*Exercise description*:
Where does the word "words" show up in the data? Please find each such line and copy it.

*The records*:
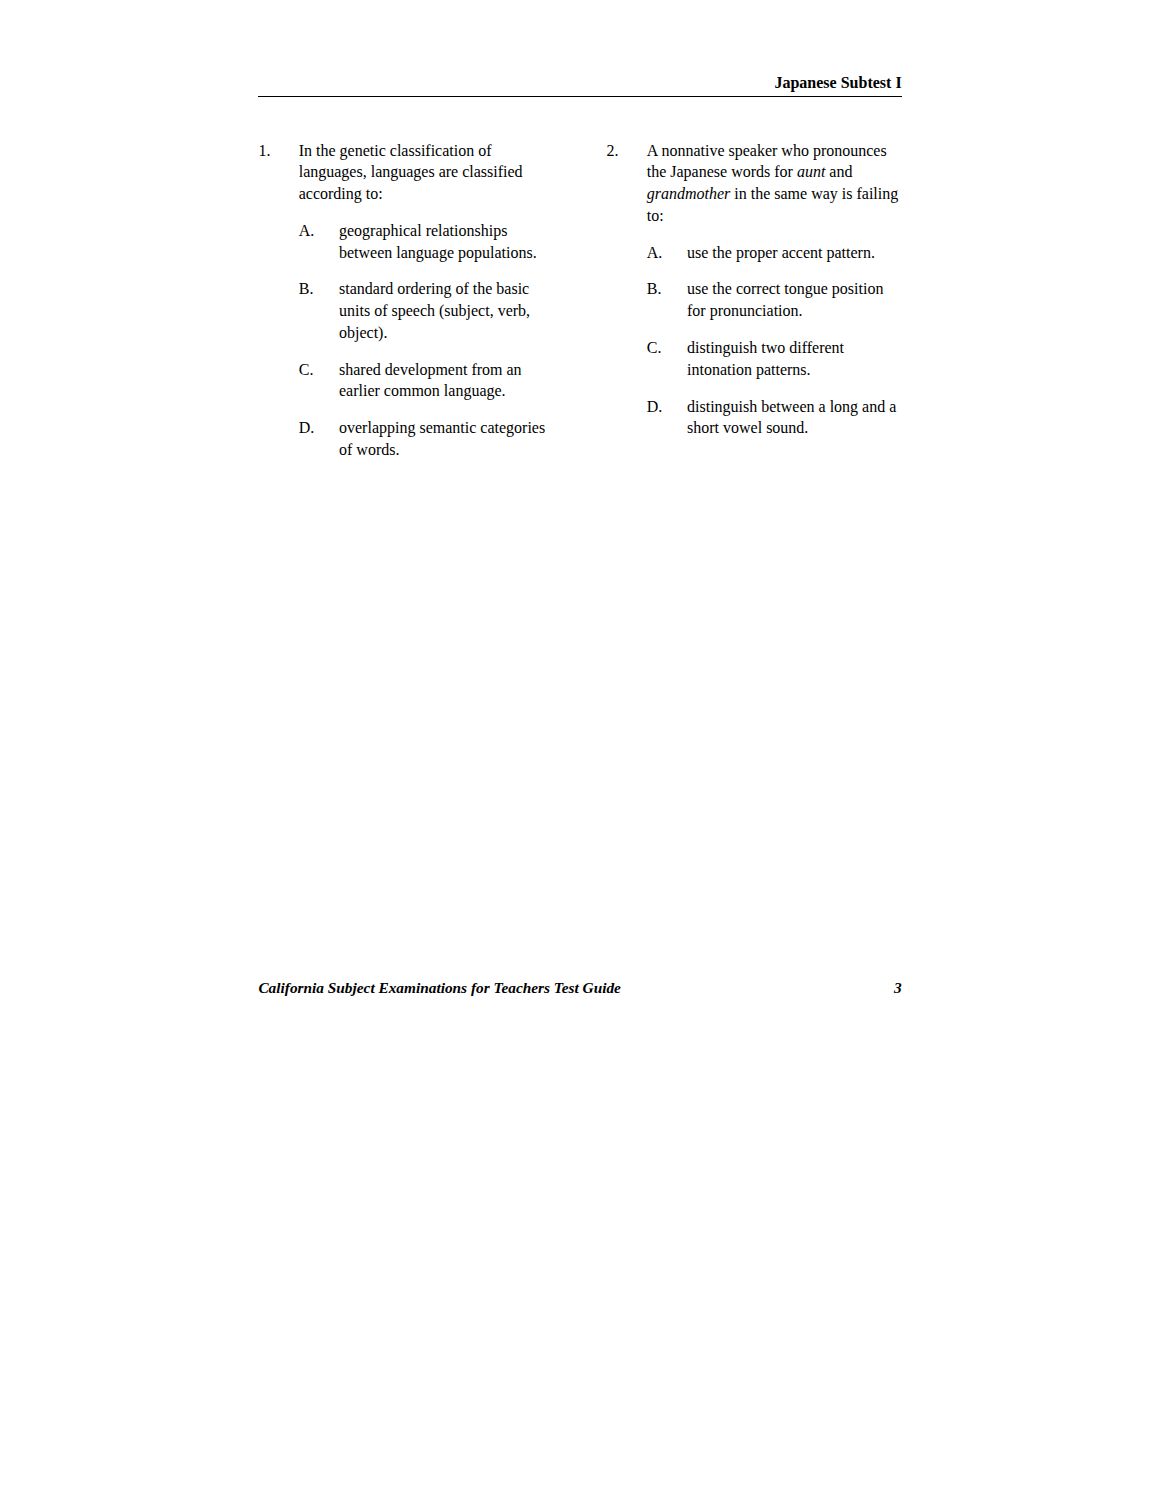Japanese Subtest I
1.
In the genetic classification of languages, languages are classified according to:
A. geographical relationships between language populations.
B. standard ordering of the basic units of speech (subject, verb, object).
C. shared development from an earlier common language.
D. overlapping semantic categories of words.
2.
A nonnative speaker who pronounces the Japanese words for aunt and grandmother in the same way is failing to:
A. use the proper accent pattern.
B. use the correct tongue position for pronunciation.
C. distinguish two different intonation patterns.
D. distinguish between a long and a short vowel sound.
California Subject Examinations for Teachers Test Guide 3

*Written answer*:
D. overlapping semantic categories of words.
A nonnative speaker who pronounces the Japanese words for aunt and grandmother in the same way is failing to:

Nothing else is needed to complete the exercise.